▶ **Stored data**

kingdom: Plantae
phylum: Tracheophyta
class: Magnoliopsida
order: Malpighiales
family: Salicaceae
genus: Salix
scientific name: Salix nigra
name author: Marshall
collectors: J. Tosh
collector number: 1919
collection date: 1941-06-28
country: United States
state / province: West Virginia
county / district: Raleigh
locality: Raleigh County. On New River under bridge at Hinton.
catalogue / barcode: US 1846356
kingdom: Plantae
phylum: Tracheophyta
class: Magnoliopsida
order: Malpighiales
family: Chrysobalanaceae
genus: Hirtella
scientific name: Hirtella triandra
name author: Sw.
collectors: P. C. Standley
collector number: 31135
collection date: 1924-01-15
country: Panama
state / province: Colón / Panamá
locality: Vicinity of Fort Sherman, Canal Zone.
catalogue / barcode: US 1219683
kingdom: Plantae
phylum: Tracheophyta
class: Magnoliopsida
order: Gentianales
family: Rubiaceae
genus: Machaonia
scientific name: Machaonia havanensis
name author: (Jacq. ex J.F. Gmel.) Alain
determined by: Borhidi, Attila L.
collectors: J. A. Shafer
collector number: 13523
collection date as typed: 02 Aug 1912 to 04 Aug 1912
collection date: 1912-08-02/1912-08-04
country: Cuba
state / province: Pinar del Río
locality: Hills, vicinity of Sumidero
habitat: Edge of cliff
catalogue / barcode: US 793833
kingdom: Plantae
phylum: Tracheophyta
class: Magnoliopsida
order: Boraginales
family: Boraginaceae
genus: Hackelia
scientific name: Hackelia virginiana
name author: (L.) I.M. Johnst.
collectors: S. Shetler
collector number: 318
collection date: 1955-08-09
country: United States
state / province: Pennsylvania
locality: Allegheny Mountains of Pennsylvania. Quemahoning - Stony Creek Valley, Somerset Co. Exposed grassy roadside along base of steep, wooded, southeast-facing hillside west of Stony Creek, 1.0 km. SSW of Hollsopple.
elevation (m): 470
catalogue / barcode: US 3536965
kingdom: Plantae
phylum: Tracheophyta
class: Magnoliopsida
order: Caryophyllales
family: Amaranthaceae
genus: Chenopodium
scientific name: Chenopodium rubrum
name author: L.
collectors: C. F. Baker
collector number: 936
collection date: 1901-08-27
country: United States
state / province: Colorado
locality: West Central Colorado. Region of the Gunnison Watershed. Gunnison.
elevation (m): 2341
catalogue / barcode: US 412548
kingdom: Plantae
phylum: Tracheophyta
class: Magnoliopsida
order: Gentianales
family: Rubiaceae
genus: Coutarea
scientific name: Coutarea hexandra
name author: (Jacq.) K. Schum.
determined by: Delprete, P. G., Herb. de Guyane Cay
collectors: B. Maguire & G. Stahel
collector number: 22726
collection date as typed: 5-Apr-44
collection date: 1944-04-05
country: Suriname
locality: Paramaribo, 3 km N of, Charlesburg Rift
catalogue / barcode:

▶ **WHAT IS EXPECTED**
Arrange every line of the records above as a Markdown table with two columns, Row and Entry, giving each line a row number and leaving out any blank lines.

▶ **REPLY**
| Row | Entry |
|---|---|
| 1 | kingdom: Plantae |
| 2 | phylum: Tracheophyta |
| 3 | class: Magnoliopsida |
| 4 | order: Malpighiales |
| 5 | family: Salicaceae |
| 6 | genus: Salix |
| 7 | scientific name: Salix nigra |
| 8 | name author: Marshall |
| 9 | collectors: J. Tosh |
| 10 | collector number: 1919 |
| 11 | collection date: 1941-06-28 |
| 12 | country: United States |
| 13 | state / province: West Virginia |
| 14 | county / district: Raleigh |
| 15 | locality: Raleigh County. On New River under bridge at Hinton. |
| 16 | catalogue / barcode: US 1846356 |
| 17 | kingdom: Plantae |
| 18 | phylum: Tracheophyta |
| 19 | class: Magnoliopsida |
| 20 | order: Malpighiales |
| 21 | family: Chrysobalanaceae |
| 22 | genus: Hirtella |
| 23 | scientific name: Hirtella triandra |
| 24 | name author: Sw. |
| 25 | collectors: P. C. Standley |
| 26 | collector number: 31135 |
| 27 | collection date: 1924-01-15 |
| 28 | country: Panama |
| 29 | state / province: Colón / Panamá |
| 30 | locality: Vicinity of Fort Sherman, Canal Zone. |
| 31 | catalogue / barcode: US 1219683 |
| 32 | kingdom: Plantae |
| 33 | phylum: Tracheophyta |
| 34 | class: Magnoliopsida |
| 35 | order: Gentianales |
| 36 | family: Rubiaceae |
| 37 | genus: Machaonia |
| 38 | scientific name: Machaonia havanensis |
| 39 | name author: (Jacq. ex J.F. Gmel.) Alain |
| 40 | determined by: Borhidi, Attila L. |
| 41 | collectors: J. A. Shafer |
| 42 | collector number: 13523 |
| 43 | collection date as typed: 02 Aug 1912 to 04 Aug 1912 |
| 44 | collection date: 1912-08-02/1912-08-04 |
| 45 | country: Cuba |
| 46 | state / province: Pinar del Río |
| 47 | locality: Hills, vicinity of Sumidero |
| 48 | habitat: Edge of cliff |
| 49 | catalogue / barcode: US 793833 |
| 50 | kingdom: Plantae |
| 51 | phylum: Tracheophyta |
| 52 | class: Magnoliopsida |
| 53 | order: Boraginales |
| 54 | family: Boraginaceae |
| 55 | genus: Hackelia |
| 56 | scientific name: Hackelia virginiana |
| 57 | name author: (L.) I.M. Johnst. |
| 58 | collectors: S. Shetler |
| 59 | collector number: 318 |
| 60 | collection date: 1955-08-09 |
| 61 | country: United States |
| 62 | state / province: Pennsylvania |
| 63 | locality: Allegheny Mountains of Pennsylvania. Quemahoning - Stony Creek Valley, Somerset Co. Exposed grassy roadside along base of steep, wooded, southeast-facing hillside west of Stony Creek, 1.0 km. SSW of Hollsopple. |
| 64 | elevation (m): 470 |
| 65 | catalogue / barcode: US 3536965 |
| 66 | kingdom: Plantae |
| 67 | phylum: Tracheophyta |
| 68 | class: Magnoliopsida |
| 69 | order: Caryophyllales |
| 70 | family: Amaranthaceae |
| 71 | genus: Chenopodium |
| 72 | scientific name: Chenopodium rubrum |
| 73 | name author: L. |
| 74 | collectors: C. F. Baker |
| 75 | collector number: 936 |
| 76 | collection date: 1901-08-27 |
| 77 | country: United States |
| 78 | state / province: Colorado |
| 79 | locality: West Central Colorado. Region of the Gunnison Watershed. Gunnison. |
| 80 | elevation (m): 2341 |
| 81 | catalogue / barcode: US 412548 |
| 82 | kingdom: Plantae |
| 83 | phylum: Tracheophyta |
| 84 | class: Magnoliopsida |
| 85 | order: Gentianales |
| 86 | family: Rubiaceae |
| 87 | genus: Coutarea |
| 88 | scientific name: Coutarea hexandra |
| 89 | name author: (Jacq.) K. Schum. |
| 90 | determined by: Delprete, P. G., Herb. de Guyane Cay |
| 91 | collectors: B. Maguire & G. Stahel |
| 92 | collector number: 22726 |
| 93 | collection date as typed: 5-Apr-44 |
| 94 | collection date: 1944-04-05 |
| 95 | country: Suriname |
| 96 | locality: Paramaribo, 3 km N of, Charlesburg Rift |
| 97 | catalogue / barcode: |